In fact, I absolutely loved the feeling of sitting around a table in a basement with friends, playing D&D. It felt authentic in every way and, more than once, I felt myself wanting to lean onto the table for a closer look at the characters, or just to relax a bit while waiting for my turn. Demeo, like a normal board game, is best played when seated for several reasons, although you can certainly play while standing if you prefer.
Demeo delivers a sense of presence that most multiplayer games simply don't achieve. You actually feel like you're in the room with your friends.
I spent the entirety of the hour-long hands-on sitting in my office chair, as I had previously stood through the tutorial and first playthrough. Between the two sessions, I found sitting was more the comfortable way to play. There's nothing wrong with standing the entire time — people do this when they play pool or other games like that — but a game that's strategic and turn-based like Demeo just feels like it makes more sense from the comfort of a chair.
If you're worried about how uncomfortable it would be to lean over a giant virtual table just to reach for your piece, don't be. Demeo's controls allow players to rotate the table, pull themselves through the world, and even grow or shrink themselves to the size that's most comfortable. This is all done in a natural way that makes sense in a world of pinching-and-zooming.
You'll see players huddled around the table — represented by a mask and a pair of hands — at the exact size they've made themselves. Whether it's looking down at a tiny 2ft x 2ft board or shrinking yourself down, so your hero piece is as large as your face, being able to get in and get the best point of view is incredibly helpful when playing with others. The best part is, because of the way Resolution Games has designed the masks, other players' hands and faces won't get in the way.
Demeo Can't wait to delve in
After just an hour, I was totally hooked. I thought about Demeo for the rest of the day and couldn't wait to get as many of my friends in this game as possible. As an adult that has a family, a busy schedule, and finds it impossible to schedule even an hour to play games with friends some weeks, a game like Demeo feels like the perfect mix of accessibility and depth. I don't know about you, but most of my friends now live in several places throughout the country and the world, and it's simply not possible to regularly get together and play something like Demeo in real life.
The real crux of the experience, for me, was the sense of presence that Demeo delivers. I felt like I was actually in the room with these folks, strategizing and socializing in a way that previously only felt possible when meeting in real life. The regular keyboard and mouse PC version, when it launches, will certainly be missing that component because you lose a degree of sensory experience outside of VR but, I imagine, it will still be a great way to gather with friends outside of the confines of an actual basement hangout.
Demeo will be updated regularly with new, free content such as environments, enemies, cards, and much more, starting with Realm of the Rat King, coming summer 2021.

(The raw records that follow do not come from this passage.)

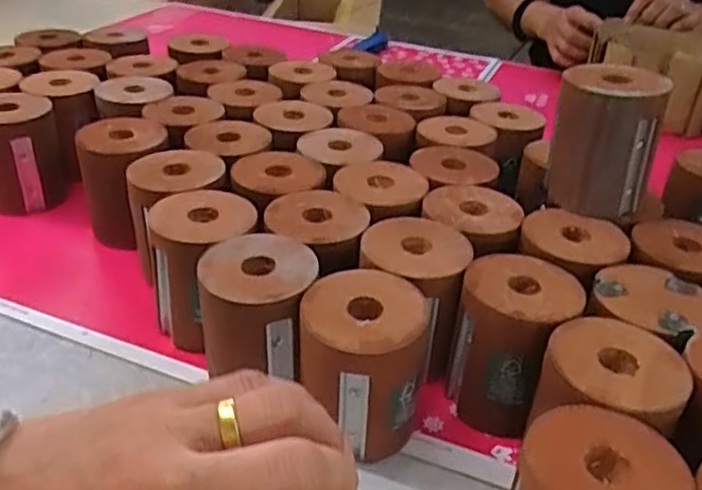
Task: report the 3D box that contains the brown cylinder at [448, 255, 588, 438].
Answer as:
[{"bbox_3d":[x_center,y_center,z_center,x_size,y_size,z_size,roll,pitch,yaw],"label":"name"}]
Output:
[{"bbox_3d":[0.109,0.069,0.479,0.081,0.103,0.083,14,33,17],"label":"brown cylinder"}]

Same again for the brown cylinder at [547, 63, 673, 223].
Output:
[{"bbox_3d":[0.199,-0.080,0.541,0.075,0.106,0.065,13,33,15],"label":"brown cylinder"}]

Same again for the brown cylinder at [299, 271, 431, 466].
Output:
[{"bbox_3d":[0.009,0.082,0.447,0.076,0.102,0.080,3,31,-2],"label":"brown cylinder"}]

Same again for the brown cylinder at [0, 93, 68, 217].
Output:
[{"bbox_3d":[-0.332,-0.090,0.678,0.082,0.104,0.066,-14,35,-26],"label":"brown cylinder"}]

Resolution Games says it plans to keep Demeo regularly updated with new content, delivered in "book" format. The first content expansion, Realm of the Rat King, was teased on Twitter before the game's launch, showing that Resolution is committed to bringing plenty of upcoming free content. I've also seen users request features like the ability to be the dungeon master in a game, which would open up a whole new can of worms for multiplayer. Either way Resolution rolls it, the future looks bright for this dungeon crawler.